## DIRECTIONS
Give again the line that contains "## Troubleshooting", plus every line after it to the end of the records, unchanged.
[PROVIDED RECORDS — start]
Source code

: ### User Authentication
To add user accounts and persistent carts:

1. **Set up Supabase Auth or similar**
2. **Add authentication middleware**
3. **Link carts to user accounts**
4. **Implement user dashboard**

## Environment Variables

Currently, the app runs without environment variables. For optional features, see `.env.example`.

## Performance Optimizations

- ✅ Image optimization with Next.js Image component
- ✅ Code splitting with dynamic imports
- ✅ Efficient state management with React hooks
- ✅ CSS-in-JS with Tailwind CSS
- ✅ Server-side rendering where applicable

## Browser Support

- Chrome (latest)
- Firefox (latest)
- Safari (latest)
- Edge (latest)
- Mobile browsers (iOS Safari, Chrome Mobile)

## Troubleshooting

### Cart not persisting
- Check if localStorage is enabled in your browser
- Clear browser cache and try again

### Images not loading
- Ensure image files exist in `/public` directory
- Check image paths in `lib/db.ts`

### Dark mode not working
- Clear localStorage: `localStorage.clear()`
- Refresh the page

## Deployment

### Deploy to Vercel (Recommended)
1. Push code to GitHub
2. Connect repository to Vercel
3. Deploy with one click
[PROVIDED RECORDS — finish]
## EXERCISE RESULT
## Troubleshooting

### Cart not persisting
- Check if localStorage is enabled in your browser
- Clear browser cache and try again

### Images not loading
- Ensure image files exist in `/public` directory
- Check image paths in `lib/db.ts`

### Dark mode not working
- Clear localStorage: `localStorage.clear()`
- Refresh the page

## Deployment

### Deploy to Vercel (Recommended)
1. Push code to GitHub
2. Connect repository to Vercel
3. Deploy with one click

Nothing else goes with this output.